Exercise input Start Marker
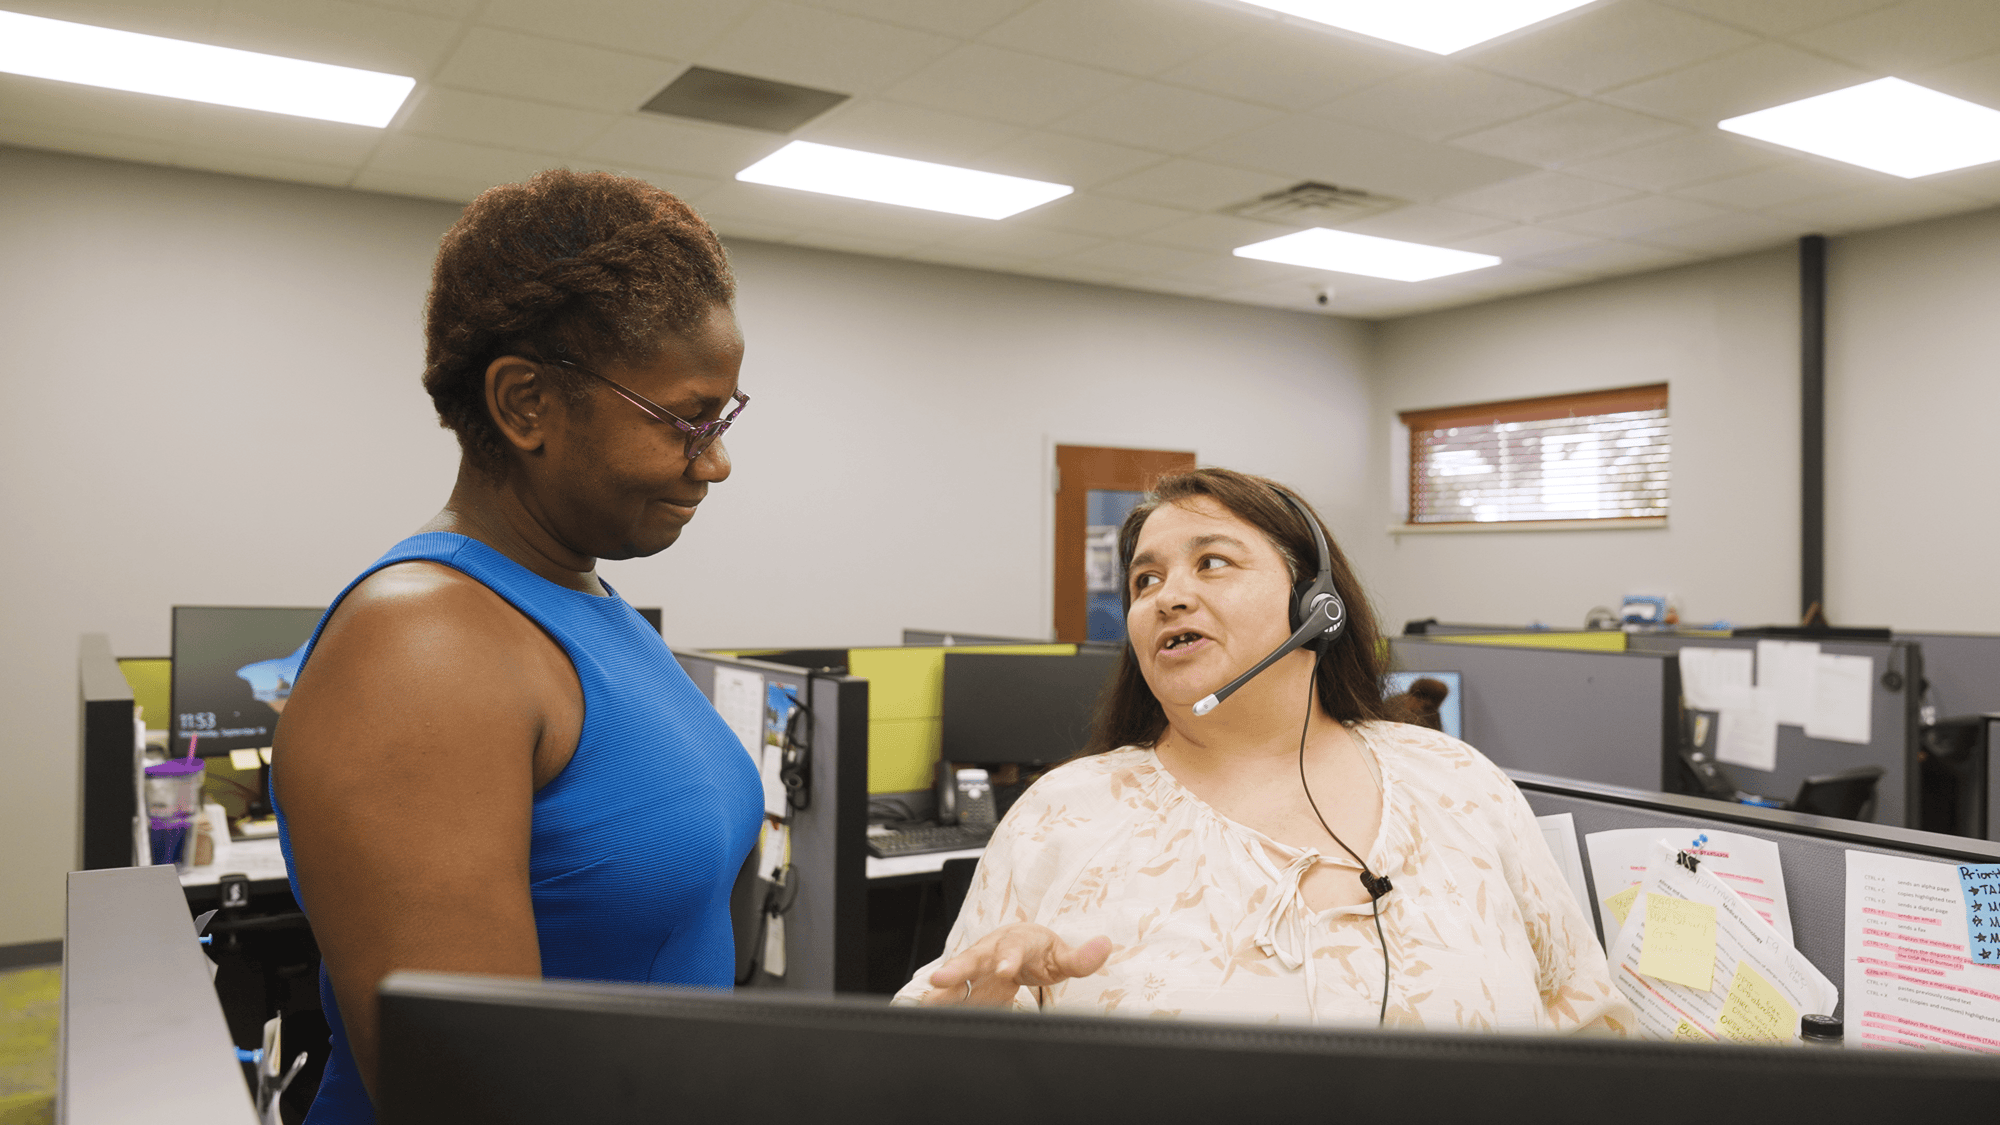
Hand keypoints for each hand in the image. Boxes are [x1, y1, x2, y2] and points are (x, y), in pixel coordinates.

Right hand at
Exercise input End Marker
Exercise input Start Marker
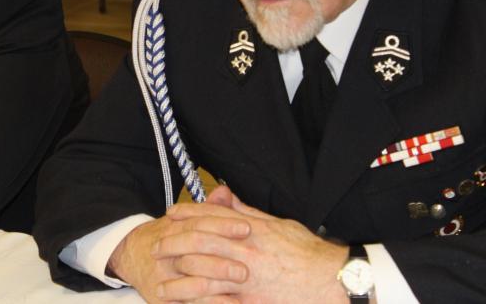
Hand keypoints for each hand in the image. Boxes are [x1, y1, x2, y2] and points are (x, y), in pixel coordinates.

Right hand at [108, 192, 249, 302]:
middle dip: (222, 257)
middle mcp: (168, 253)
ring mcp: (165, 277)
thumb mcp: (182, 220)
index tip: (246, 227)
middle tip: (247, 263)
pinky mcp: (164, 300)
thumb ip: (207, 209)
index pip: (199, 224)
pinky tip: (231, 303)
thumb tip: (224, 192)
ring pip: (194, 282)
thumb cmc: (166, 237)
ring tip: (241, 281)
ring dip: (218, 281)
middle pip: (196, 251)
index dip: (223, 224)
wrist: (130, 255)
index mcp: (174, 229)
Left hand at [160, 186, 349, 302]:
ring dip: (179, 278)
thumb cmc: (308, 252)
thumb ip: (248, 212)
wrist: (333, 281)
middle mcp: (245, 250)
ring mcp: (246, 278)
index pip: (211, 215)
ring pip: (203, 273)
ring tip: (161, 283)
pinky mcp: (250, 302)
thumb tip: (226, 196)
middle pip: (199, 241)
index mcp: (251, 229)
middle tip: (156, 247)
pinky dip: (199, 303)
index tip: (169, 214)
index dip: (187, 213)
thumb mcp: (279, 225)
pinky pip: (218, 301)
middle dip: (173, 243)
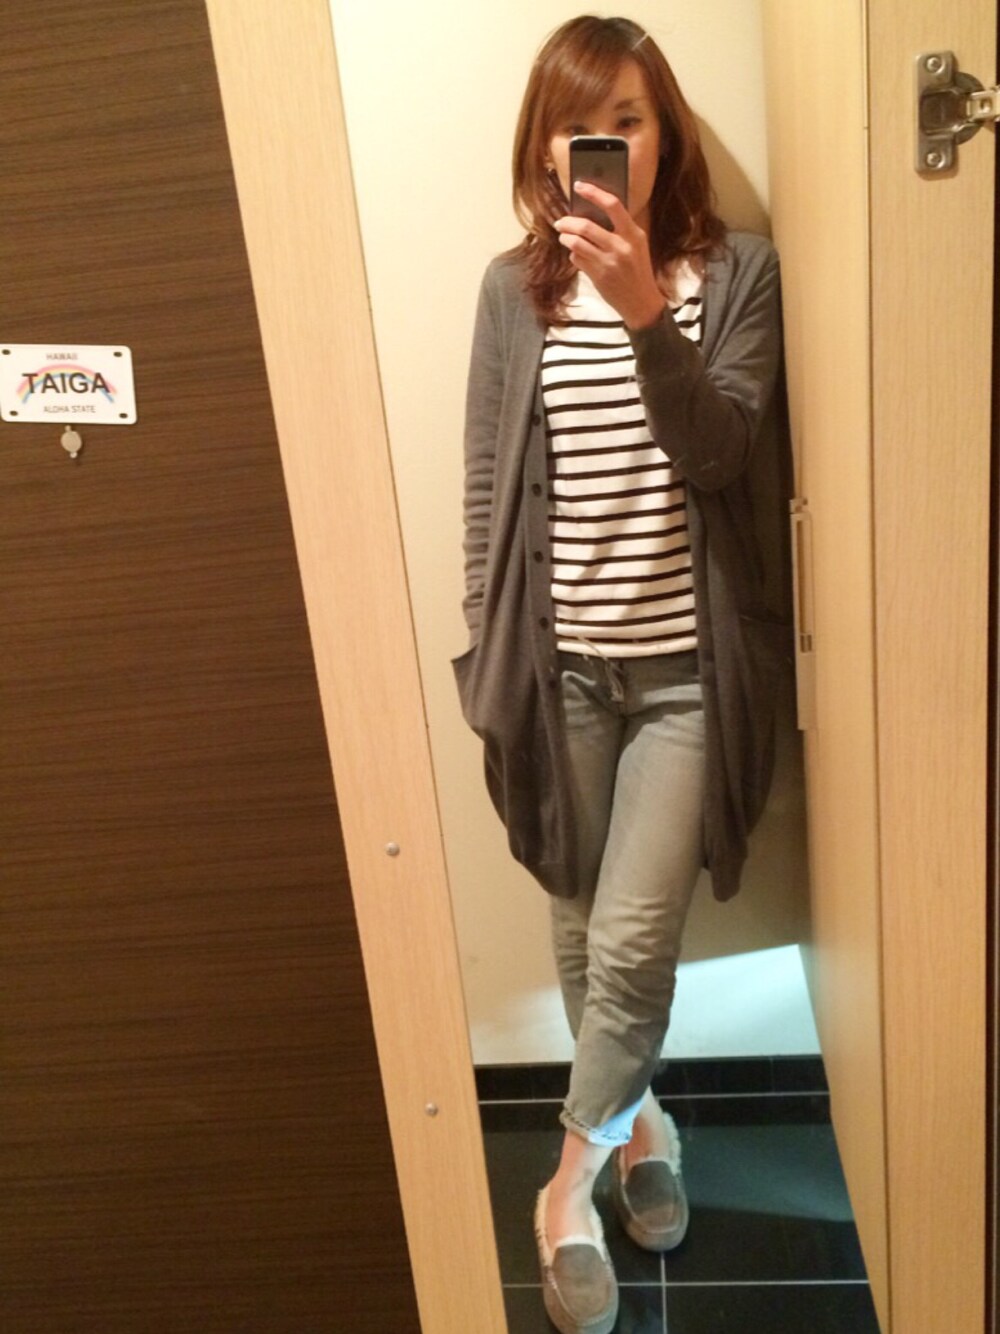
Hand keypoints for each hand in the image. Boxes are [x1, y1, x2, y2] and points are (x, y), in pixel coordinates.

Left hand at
Exercise input End Marker
Exercise input Start Marker
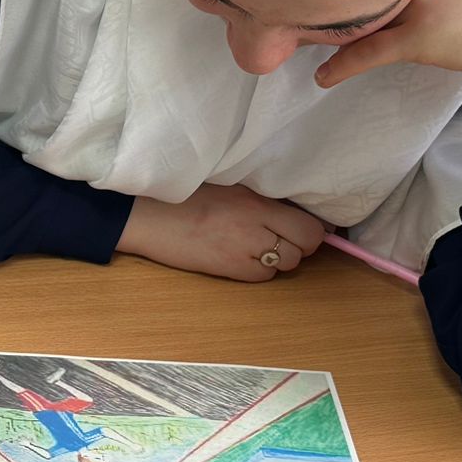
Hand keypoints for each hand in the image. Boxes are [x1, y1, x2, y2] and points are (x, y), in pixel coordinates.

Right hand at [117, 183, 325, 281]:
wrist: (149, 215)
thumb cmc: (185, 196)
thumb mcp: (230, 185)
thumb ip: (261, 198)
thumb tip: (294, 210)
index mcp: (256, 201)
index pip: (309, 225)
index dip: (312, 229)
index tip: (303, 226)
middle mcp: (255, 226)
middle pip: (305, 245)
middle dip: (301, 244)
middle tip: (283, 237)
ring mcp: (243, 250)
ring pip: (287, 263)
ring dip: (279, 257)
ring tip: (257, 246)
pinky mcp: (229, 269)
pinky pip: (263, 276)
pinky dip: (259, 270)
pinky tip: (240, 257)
Exercise input End Marker
*Exercise:*
Where a line in the listing above contains "Right", copy that line.

*Answer for this exercise:*
Right hand at
Right hand at [108, 192, 249, 302]:
Right hand at [117, 183, 325, 281]:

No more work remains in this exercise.